Decoding bone-inspired and cell-instructive cues of scaffolds for bone tissue engineering

Bone fractures are common occurrence in clinical settings, creating a high demand for effective repair material. Unfortunately, limited graft availability, donor site morbidities, unpredictable clinical outcomes, immunologic reactions, infection risks, and geometrical mismatching concerns hampered tissue graft use and underscored the need for scaffolds for more effective bone reconstructions due to their tunable properties. Significant progress has been carried out in past decade in the fields of nanoceramics synthesis, bioconjugate chemistry, and composite material processing. This review outlines hierarchical structures and biology of bone tissue, materialistic components of scaffolds (bioceramics, polymers, bioactive drugs), featured scaffolding strategies (nanofibers, hydrogels, aerogels, bioprinting, and fiber-reinforced composite), and emphasis that hierarchical and physiochemical characteristics of bone should be used as an inspiration for scaffold design.
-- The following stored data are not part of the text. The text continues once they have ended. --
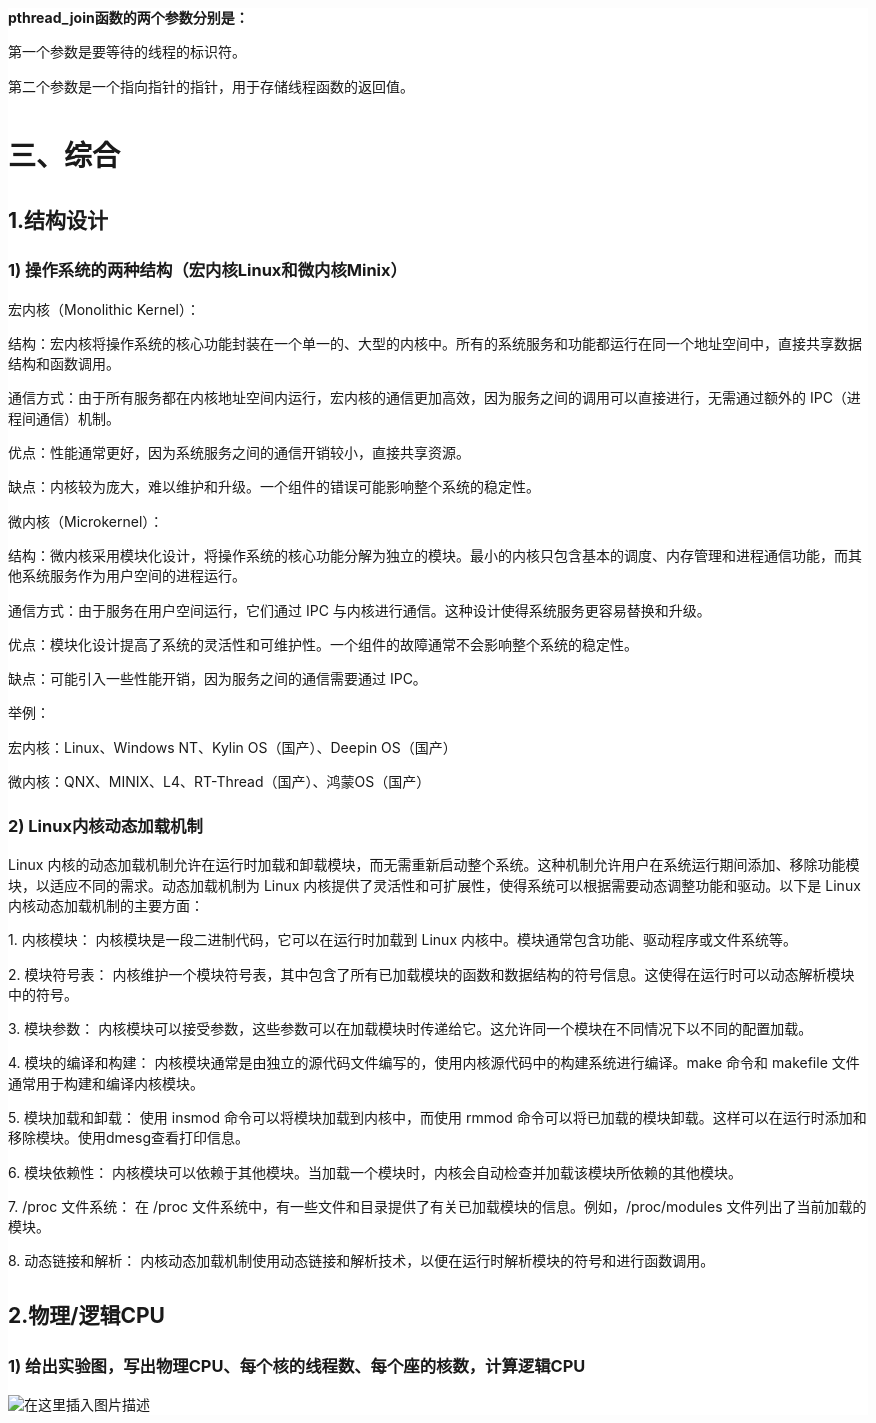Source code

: **pthread\_join函数的两个参数分别是：**

第一个参数是要等待的线程的标识符。

第二个参数是一个指向指针的指针，用于存储线程函数的返回值。
# 三、综合
## 1.结构设计
### 1) 操作系统的两种结构（宏内核Linux和微内核Minix）
宏内核（Monolithic Kernel）：

结构：宏内核将操作系统的核心功能封装在一个单一的、大型的内核中。所有的系统服务和功能都运行在同一个地址空间中，直接共享数据结构和函数调用。

通信方式：由于所有服务都在内核地址空间内运行，宏内核的通信更加高效，因为服务之间的调用可以直接进行，无需通过额外的 IPC（进程间通信）机制。

优点：性能通常更好，因为系统服务之间的通信开销较小，直接共享资源。

缺点：内核较为庞大，难以维护和升级。一个组件的错误可能影响整个系统的稳定性。

微内核（Microkernel）：

结构：微内核采用模块化设计，将操作系统的核心功能分解为独立的模块。最小的内核只包含基本的调度、内存管理和进程通信功能，而其他系统服务作为用户空间的进程运行。

通信方式：由于服务在用户空间运行，它们通过 IPC 与内核进行通信。这种设计使得系统服务更容易替换和升级。

优点：模块化设计提高了系统的灵活性和可维护性。一个组件的故障通常不会影响整个系统的稳定性。

缺点：可能引入一些性能开销，因为服务之间的通信需要通过 IPC。

举例：

宏内核：Linux、Windows NT、Kylin OS（国产）、Deepin OS（国产）

微内核：QNX、MINIX、L4、RT-Thread（国产）、鸿蒙OS（国产）

### 2) Linux内核动态加载机制
Linux 内核的动态加载机制允许在运行时加载和卸载模块，而无需重新启动整个系统。这种机制允许用户在系统运行期间添加、移除功能模块，以适应不同的需求。动态加载机制为 Linux 内核提供了灵活性和可扩展性，使得系统可以根据需要动态调整功能和驱动。以下是 Linux 内核动态加载机制的主要方面：

1\. 内核模块： 内核模块是一段二进制代码，它可以在运行时加载到 Linux 内核中。模块通常包含功能、驱动程序或文件系统等。

2\. 模块符号表： 内核维护一个模块符号表，其中包含了所有已加载模块的函数和数据结构的符号信息。这使得在运行时可以动态解析模块中的符号。

3\. 模块参数： 内核模块可以接受参数，这些参数可以在加载模块时传递给它。这允许同一个模块在不同情况下以不同的配置加载。

4\. 模块的编译和构建： 内核模块通常是由独立的源代码文件编写的，使用内核源代码中的构建系统进行编译。make 命令和 makefile 文件通常用于构建和编译内核模块。

5\. 模块加载和卸载： 使用 insmod 命令可以将模块加载到内核中，而使用 rmmod 命令可以将已加载的模块卸载。这样可以在运行时添加和移除模块。使用dmesg查看打印信息。

6\. 模块依赖性： 内核模块可以依赖于其他模块。当加载一个模块时，内核会自动检查并加载该模块所依赖的其他模块。

7\. /proc 文件系统： 在 /proc 文件系统中，有一些文件和目录提供了有关已加载模块的信息。例如，/proc/modules 文件列出了当前加载的模块。

8\. 动态链接和解析： 内核动态加载机制使用动态链接和解析技术，以便在运行时解析模块的符号和进行函数调用。

## 2.物理/逻辑CPU
### 1) 给出实验图，写出物理CPU、每个核的线程数、每个座的核数，计算逻辑CPU
   ![在这里插入图片描述](https://img-blog.csdnimg.cn/direct/0d1240e9b6e94eadb42f281507b69646.jpeg)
This review discussed how differences in materiobiological aspects of scaffolds, such as polymer/bioceramic nanocomposite, mineralized nanocomposite, matrix-rich nanocomposite, 3D microenvironmental cues, pore space cues, mechanical cues, usage of physical stimulation (magnetic, electroactive, and photoactivated cues), surface cues (wettability, roughness, textured, and surface charge), and biointerface cues (cell–biomaterial interactions, cell-selective homing, and cell regulatory strategies) modulate cellular and biological response for bone tissue engineering. This study further outlines the challenges and benefits of integrating materiobiological cues of scaffolds for bone tissue engineering.